The words came softly from Phil Hyland's mouth, but they were not his.

Jesus Christ shared these words with his Twelve Apostles during their last feast together before his crucifixion, according to the Bible.

The 41-year-old Valencia man admitted he was nervous to portray Jesus for the first time in Christ Lutheran Church's dramatic re-enactment of The Last Supper.

"I'm but a small man and these are  big words - simple words, but great words," he said following a Tuesday night dress rehearsal. "I want to do the best job I can for him."

Christ Lutheran, in Valencia, joined dozens of local congregations throughout the week in hosting dramatizations and re-enactments of the moments leading up to Jesus' resurrection, a biblical event that will be widely celebrated on Easter Sunday.

‘Not just the story'
Grace Baptist Church, on Copper Hill Drive, will continue presentations of the "Passion" play at 3 p.m. and 6 p.m. today. The dramatization brings together more than 250 church members serving in the choir, orchestra, cast and tech crew.

This year, the church weaved more dialogue into the story, said Grace Baptist Worship Pastor Peter Beers.

"It's much more focused on the storyline, and specifically allowing more dialogue so people can hear actual Scripture that Jesus spoke," Beers said.

Wednesday's opening night of the play brought more than 1,500 people to the church's pews, Beers said.
"We make the point that it's not just the story, it's actual history," he said. "Together it's a pretty powerful event."

Miracles for new congregation
Congregants of new life in His presence church will celebrate Easter for the first time in their Main Street, Newhall location.
The church does not capitalize the words in its name except for "His" in reverence to God.

Final renovations will precede Sunday's grand opening. The congregation, a church plant of In His Presence Church in Woodland Hills, will host three Easter services focusing on miracle wonders, said Senior Pastor Mauricio Ruiz.

A scene will depict the biblical story of a paralytic being brought to Jesus to be healed, Ruiz said.

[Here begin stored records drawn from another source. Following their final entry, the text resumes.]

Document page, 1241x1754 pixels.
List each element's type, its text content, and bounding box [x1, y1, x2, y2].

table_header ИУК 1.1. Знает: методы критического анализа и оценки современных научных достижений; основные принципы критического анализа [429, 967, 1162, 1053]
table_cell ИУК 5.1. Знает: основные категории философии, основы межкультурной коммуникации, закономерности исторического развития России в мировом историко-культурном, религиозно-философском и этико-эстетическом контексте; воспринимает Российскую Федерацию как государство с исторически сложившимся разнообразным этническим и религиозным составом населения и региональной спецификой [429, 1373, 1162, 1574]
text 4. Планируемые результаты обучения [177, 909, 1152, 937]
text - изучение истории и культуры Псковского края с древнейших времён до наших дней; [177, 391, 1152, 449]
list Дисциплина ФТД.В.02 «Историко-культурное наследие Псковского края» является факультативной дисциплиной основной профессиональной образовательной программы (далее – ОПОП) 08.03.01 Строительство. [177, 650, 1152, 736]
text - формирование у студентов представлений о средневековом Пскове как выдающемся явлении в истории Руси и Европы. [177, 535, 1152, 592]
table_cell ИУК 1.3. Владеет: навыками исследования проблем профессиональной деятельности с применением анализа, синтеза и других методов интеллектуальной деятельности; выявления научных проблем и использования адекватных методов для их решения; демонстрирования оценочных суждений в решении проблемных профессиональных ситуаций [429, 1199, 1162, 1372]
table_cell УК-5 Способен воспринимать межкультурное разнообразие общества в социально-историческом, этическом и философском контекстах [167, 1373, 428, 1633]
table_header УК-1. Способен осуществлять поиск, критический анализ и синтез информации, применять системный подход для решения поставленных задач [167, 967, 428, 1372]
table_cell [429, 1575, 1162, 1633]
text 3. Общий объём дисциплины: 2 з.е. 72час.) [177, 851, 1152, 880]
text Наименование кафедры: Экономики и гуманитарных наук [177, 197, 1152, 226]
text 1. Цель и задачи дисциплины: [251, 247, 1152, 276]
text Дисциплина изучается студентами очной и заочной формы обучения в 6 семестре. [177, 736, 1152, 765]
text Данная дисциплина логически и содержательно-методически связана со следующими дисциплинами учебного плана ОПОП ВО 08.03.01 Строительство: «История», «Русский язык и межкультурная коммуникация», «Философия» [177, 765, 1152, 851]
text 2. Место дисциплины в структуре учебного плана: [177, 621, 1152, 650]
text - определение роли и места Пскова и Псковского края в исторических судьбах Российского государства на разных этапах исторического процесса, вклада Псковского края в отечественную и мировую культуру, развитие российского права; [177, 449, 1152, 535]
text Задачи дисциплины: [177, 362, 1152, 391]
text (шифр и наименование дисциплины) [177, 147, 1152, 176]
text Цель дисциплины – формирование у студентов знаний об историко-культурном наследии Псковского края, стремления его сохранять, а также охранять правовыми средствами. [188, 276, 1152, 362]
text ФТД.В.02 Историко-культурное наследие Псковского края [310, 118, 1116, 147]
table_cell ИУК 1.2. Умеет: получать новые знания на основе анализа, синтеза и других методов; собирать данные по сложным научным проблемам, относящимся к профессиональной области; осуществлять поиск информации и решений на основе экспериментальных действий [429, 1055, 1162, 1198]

The pastor will also testify to miracles in his own life, he said. His daughter was born with a blood disease and years later, doctors encouraged him and his wife to abort their son. The doctors expected the couple's son to be born without a spine, Ruiz said.

"We weren't given much hope for (my children) to live when they were born," he said.
Both children, he said, were miraculously healed.

Opening up
The stage is nothing new to Hyland, who started his career as a teen actor in commercials and Virginia stage plays.

But portraying Jesus takes on a pressure of its own, he said.

The role study called for a mixture of research and prayer, Hyland said. He watched three movies, "The Gospel of John," "JESUS" and Mel Gibson's "The Passion of the Christ."

"Many actors ‘become' their character; this is certainly impossible in this role," Hyland said before the Thursday night service. "I simply try my best to amplify his words, follow the script - (God's) word - and ask His will be done, not mine, as I navigate throughout this epic drama."

Hyland's debut as Jesus came to a close on Thursday night. Two guards escorted him away from the "garden." Congregants watched the acting Jesus disappear from sight as their minds were left to imagine the rest of Jesus' life.

Portraying Christ allowed Hyland, a relatively new returner to church, to reflect on his own spiritual health an
d condition, allowing him to focus more than ever on the core significance of Easter, he said.

"By acting an event like this, it opens you up," he said. "It takes my hardness and really opens me up. I've become vulnerable to his word. For me, that is a small miracle happening in my life."